» **RECORDS PROVIDED**
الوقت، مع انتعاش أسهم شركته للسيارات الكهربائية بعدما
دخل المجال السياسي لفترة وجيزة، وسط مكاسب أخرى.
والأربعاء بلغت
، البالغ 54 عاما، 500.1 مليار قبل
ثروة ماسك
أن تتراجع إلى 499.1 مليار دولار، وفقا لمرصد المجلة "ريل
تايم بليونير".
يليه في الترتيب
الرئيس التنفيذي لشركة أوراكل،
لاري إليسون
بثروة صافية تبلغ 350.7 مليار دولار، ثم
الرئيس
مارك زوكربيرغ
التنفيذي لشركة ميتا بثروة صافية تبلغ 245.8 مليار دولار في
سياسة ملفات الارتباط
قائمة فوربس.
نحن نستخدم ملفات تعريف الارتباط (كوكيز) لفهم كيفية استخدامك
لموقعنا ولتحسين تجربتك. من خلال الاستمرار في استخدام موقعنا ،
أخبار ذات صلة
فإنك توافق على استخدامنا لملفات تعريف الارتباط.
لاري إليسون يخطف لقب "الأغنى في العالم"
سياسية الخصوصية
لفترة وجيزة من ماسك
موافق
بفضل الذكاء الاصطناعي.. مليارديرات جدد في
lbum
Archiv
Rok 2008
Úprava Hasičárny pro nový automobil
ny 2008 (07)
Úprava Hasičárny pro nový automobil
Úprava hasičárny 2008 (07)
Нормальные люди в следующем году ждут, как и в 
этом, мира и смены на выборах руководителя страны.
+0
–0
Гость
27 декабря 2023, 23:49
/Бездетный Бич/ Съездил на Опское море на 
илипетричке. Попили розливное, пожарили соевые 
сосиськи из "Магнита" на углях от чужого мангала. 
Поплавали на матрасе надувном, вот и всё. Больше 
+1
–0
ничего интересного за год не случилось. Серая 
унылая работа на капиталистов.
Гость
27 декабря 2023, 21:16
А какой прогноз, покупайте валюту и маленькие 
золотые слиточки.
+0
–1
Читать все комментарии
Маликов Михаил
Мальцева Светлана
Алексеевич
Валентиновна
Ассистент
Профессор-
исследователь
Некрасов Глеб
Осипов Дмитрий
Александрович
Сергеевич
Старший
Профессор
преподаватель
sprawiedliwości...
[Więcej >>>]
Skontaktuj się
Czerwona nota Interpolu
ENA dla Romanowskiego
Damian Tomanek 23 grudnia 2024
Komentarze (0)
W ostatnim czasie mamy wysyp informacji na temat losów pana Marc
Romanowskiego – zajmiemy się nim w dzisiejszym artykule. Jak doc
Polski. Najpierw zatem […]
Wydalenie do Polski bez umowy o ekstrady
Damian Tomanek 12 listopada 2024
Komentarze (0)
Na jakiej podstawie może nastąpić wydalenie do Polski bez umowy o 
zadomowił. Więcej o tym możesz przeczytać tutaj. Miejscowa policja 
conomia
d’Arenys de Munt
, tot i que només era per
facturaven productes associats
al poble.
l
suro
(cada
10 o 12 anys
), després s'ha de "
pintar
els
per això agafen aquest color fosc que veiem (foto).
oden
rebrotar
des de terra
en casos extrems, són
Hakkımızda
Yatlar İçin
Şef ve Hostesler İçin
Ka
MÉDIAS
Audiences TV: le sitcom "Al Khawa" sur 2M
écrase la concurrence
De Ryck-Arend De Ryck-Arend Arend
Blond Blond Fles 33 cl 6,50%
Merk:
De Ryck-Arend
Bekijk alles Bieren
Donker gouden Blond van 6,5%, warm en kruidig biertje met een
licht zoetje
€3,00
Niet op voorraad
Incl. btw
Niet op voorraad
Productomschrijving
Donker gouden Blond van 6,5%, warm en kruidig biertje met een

» **WHAT TO WORK ON**
Write out exactly the lines from the start of the material through the line with "Нормальные люди в". No other output is expected.

» **FINISHED TASK**
الوقت، مع انتعاش أسهم شركته للسيارات الكهربائية بعدما
دخل المجال السياسي لفترة وجيزة، وسط مكاسب أخرى.
والأربعاء بلغت
، البالغ 54 عاما، 500.1 مليار قبل
ثروة ماسك
أن تتراجع إلى 499.1 مليار دولار، وفقا لمرصد المجلة "ريل
تايم بليونير".
يليه في الترتيب
الرئيس التنفيذي لشركة أوراكل،
لاري إليسون
بثروة صافية تبلغ 350.7 مليار دولار، ثم
الرئيس
مارك زوكربيرغ
التنفيذي لشركة ميتا بثروة صافية تبلغ 245.8 مليار دولار في
سياسة ملفات الارتباط
قائمة فوربس.
نحن نستخدم ملفات تعريف الارتباط (كوكيز) لفهم كيفية استخدامك
لموقعنا ولتحسين تجربتك. من خلال الاستمرار في استخدام موقعنا ،
أخبار ذات صلة
فإنك توافق على استخدامنا لملفات تعريف الارتباط.
لاري إليسون يخطف لقب "الأغنى في العالم"
سياسية الخصوصية
لفترة وجيزة من ماسك
موافق
بفضل الذكاء الاصطناعي.. مليارديرات جدد في
lbum
Archiv
Rok 2008
Úprava Hasičárny pro nový automobil
ny 2008 (07)
Úprava Hasičárny pro nový automobil
Úprava hasičárny 2008 (07)
Нормальные люди в следующем году ждут, как и в 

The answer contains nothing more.